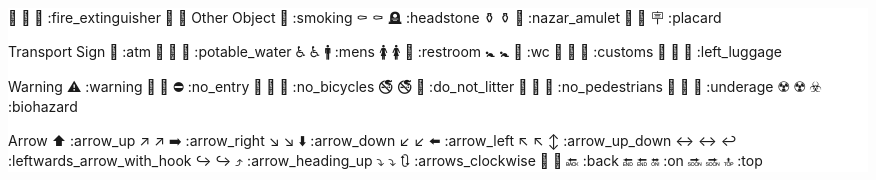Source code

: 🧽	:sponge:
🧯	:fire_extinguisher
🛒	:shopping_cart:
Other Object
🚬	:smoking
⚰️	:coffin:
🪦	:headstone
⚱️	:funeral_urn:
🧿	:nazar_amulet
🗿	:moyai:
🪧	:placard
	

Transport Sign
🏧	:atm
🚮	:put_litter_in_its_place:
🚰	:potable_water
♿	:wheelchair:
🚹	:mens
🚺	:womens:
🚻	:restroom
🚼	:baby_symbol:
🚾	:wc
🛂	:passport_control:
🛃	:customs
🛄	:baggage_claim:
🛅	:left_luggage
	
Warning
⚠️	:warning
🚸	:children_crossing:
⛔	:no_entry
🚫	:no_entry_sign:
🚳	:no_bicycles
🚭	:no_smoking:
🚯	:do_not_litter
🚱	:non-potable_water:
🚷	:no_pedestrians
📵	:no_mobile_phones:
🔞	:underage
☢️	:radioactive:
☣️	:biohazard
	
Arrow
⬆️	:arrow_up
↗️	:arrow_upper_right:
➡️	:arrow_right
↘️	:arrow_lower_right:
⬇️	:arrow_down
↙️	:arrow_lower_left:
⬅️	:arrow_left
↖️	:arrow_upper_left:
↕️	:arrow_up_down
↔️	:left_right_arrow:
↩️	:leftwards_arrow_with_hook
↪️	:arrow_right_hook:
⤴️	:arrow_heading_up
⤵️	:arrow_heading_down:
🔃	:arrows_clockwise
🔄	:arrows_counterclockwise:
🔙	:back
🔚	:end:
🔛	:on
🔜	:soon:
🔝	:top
○ ○ ○ ○ ○ ○ ○
Would you repeat each line of the listing exactly, skipping any picture?

# SOLUTION FOR THIS TASK
Source code

: 🧽	:sponge:
🧯	:fire_extinguisher
🛒	:shopping_cart:
Other Object
🚬	:smoking
⚰️	:coffin:
🪦	:headstone
⚱️	:funeral_urn:
🧿	:nazar_amulet
🗿	:moyai:
🪧	:placard
	

Transport Sign
🏧	:atm
🚮	:put_litter_in_its_place:
🚰	:potable_water
♿	:wheelchair:
🚹	:mens
🚺	:womens:
🚻	:restroom
🚼	:baby_symbol:
🚾	:wc
🛂	:passport_control:
🛃	:customs
🛄	:baggage_claim:
🛅	:left_luggage
	
Warning
⚠️	:warning
🚸	:children_crossing:
⛔	:no_entry
🚫	:no_entry_sign:
🚳	:no_bicycles
🚭	:no_smoking:
🚯	:do_not_litter
🚱	:non-potable_water:
🚷	:no_pedestrians
📵	:no_mobile_phones:
🔞	:underage
☢️	:radioactive:
☣️	:biohazard
	
Arrow
⬆️	:arrow_up
↗️	:arrow_upper_right:
➡️	:arrow_right
↘️	:arrow_lower_right:
⬇️	:arrow_down
↙️	:arrow_lower_left:
⬅️	:arrow_left
↖️	:arrow_upper_left:
↕️	:arrow_up_down
↔️	:left_right_arrow:
↩️	:leftwards_arrow_with_hook
↪️	:arrow_right_hook:
⤴️	:arrow_heading_up
⤵️	:arrow_heading_down:
🔃	:arrows_clockwise
🔄	:arrows_counterclockwise:
🔙	:back
🔚	:end:
🔛	:on
🔜	:soon:
🔝	:top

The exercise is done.